● **Problem to work on**: Copy the listing from its first line through the line containing "Кому потрібен машиніст бульдозера?", swapping "Естонії" for "Латвії" and keeping everything else unchanged.

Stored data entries
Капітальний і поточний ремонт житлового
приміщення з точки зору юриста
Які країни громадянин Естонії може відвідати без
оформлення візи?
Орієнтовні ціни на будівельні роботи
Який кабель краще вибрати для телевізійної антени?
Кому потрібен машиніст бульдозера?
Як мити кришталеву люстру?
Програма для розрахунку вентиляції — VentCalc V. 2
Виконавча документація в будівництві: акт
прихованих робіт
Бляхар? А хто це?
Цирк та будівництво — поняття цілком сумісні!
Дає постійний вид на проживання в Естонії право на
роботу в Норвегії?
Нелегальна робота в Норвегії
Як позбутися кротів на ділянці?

● **Response below**:
Капітальний і поточний ремонт житлового
приміщення з точки зору юриста
Які країни громадянин Латвії може відвідати без
оформлення візи?
Орієнтовні ціни на будівельні роботи
Який кабель краще вибрати для телевізійної антени?
Кому потрібен машиніст бульдозера?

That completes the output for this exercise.